▶ [What the exercise asks]: Keep every word of the entries and print them exactly; the pictures stay out.

[[ Source information, beginning ]]

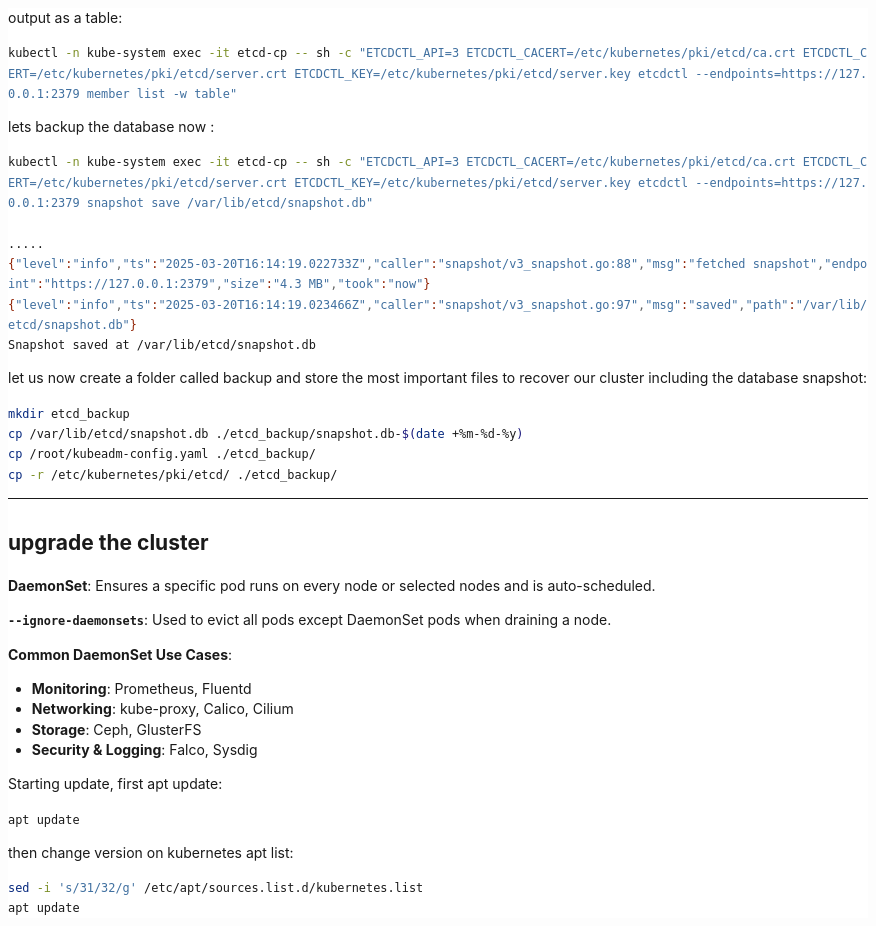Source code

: output as a table:

```sh
kubectl -n kube-system exec -it etcd-cp -- sh -c "ETCDCTL_API=3 ETCDCTL_CACERT=/etc/kubernetes/pki/etcd/ca.crt ETCDCTL_CERT=/etc/kubernetes/pki/etcd/server.crt ETCDCTL_KEY=/etc/kubernetes/pki/etcd/server.key etcdctl --endpoints=https://127.0.0.1:2379 member list -w table"
```

lets backup the database now :

```sh
kubectl -n kube-system exec -it etcd-cp -- sh -c "ETCDCTL_API=3 ETCDCTL_CACERT=/etc/kubernetes/pki/etcd/ca.crt ETCDCTL_CERT=/etc/kubernetes/pki/etcd/server.crt ETCDCTL_KEY=/etc/kubernetes/pki/etcd/server.key etcdctl --endpoints=https://127.0.0.1:2379 snapshot save /var/lib/etcd/snapshot.db"

.....
{"level":"info","ts":"2025-03-20T16:14:19.022733Z","caller":"snapshot/v3_snapshot.go:88","msg":"fetched snapshot","endpoint":"https://127.0.0.1:2379","size":"4.3 MB","took":"now"}
{"level":"info","ts":"2025-03-20T16:14:19.023466Z","caller":"snapshot/v3_snapshot.go:97","msg":"saved","path":"/var/lib/etcd/snapshot.db"}
Snapshot saved at /var/lib/etcd/snapshot.db
```

let us now create a folder called backup and store the most important files to recover our cluster including the database snapshot:

```sh
mkdir etcd_backup
cp /var/lib/etcd/snapshot.db ./etcd_backup/snapshot.db-$(date +%m-%d-%y)
cp /root/kubeadm-config.yaml ./etcd_backup/
cp -r /etc/kubernetes/pki/etcd/ ./etcd_backup/

```

----

upgrade the cluster
----

**DaemonSet**: Ensures a specific pod runs on every node or selected nodes and is auto-scheduled.

**`--ignore-daemonsets`**: Used to evict all pods except DaemonSet pods when draining a node.

**Common DaemonSet Use Cases**:

- **Monitoring**: Prometheus, Fluentd
- **Networking**: kube-proxy, Calico, Cilium
- **Storage**: Ceph, GlusterFS
- **Security & Logging**: Falco, Sysdig

Starting update, first apt update:

```sh
apt update
```

then change version on kubernetes apt list:

```sh
sed -i 's/31/32/g' /etc/apt/sources.list.d/kubernetes.list 
apt update
```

[[ Source information, end ]]

▶ [Solution]:
Source code

: output as a table:

```sh
kubectl -n kube-system exec -it etcd-cp -- sh -c "ETCDCTL_API=3 ETCDCTL_CACERT=/etc/kubernetes/pki/etcd/ca.crt ETCDCTL_CERT=/etc/kubernetes/pki/etcd/server.crt ETCDCTL_KEY=/etc/kubernetes/pki/etcd/server.key etcdctl --endpoints=https://127.0.0.1:2379 member list -w table"
```

lets backup the database now :

```sh
kubectl -n kube-system exec -it etcd-cp -- sh -c "ETCDCTL_API=3 ETCDCTL_CACERT=/etc/kubernetes/pki/etcd/ca.crt ETCDCTL_CERT=/etc/kubernetes/pki/etcd/server.crt ETCDCTL_KEY=/etc/kubernetes/pki/etcd/server.key etcdctl --endpoints=https://127.0.0.1:2379 snapshot save /var/lib/etcd/snapshot.db"

.....
{"level":"info","ts":"2025-03-20T16:14:19.022733Z","caller":"snapshot/v3_snapshot.go:88","msg":"fetched snapshot","endpoint":"https://127.0.0.1:2379","size":"4.3 MB","took":"now"}
{"level":"info","ts":"2025-03-20T16:14:19.023466Z","caller":"snapshot/v3_snapshot.go:97","msg":"saved","path":"/var/lib/etcd/snapshot.db"}
Snapshot saved at /var/lib/etcd/snapshot.db
```

let us now create a folder called backup and store the most important files to recover our cluster including the database snapshot:

```sh
mkdir etcd_backup
cp /var/lib/etcd/snapshot.db ./etcd_backup/snapshot.db-$(date +%m-%d-%y)
cp /root/kubeadm-config.yaml ./etcd_backup/
cp -r /etc/kubernetes/pki/etcd/ ./etcd_backup/

```

----

upgrade the cluster
----

**DaemonSet**: Ensures a specific pod runs on every node or selected nodes and is auto-scheduled.

**`--ignore-daemonsets`**: Used to evict all pods except DaemonSet pods when draining a node.

**Common DaemonSet Use Cases**:

- **Monitoring**: Prometheus, Fluentd
- **Networking**: kube-proxy, Calico, Cilium
- **Storage**: Ceph, GlusterFS
- **Security & Logging**: Falco, Sysdig

Starting update, first apt update:

```sh
apt update
```

then change version on kubernetes apt list:

```sh
sed -i 's/31/32/g' /etc/apt/sources.list.d/kubernetes.list 
apt update
```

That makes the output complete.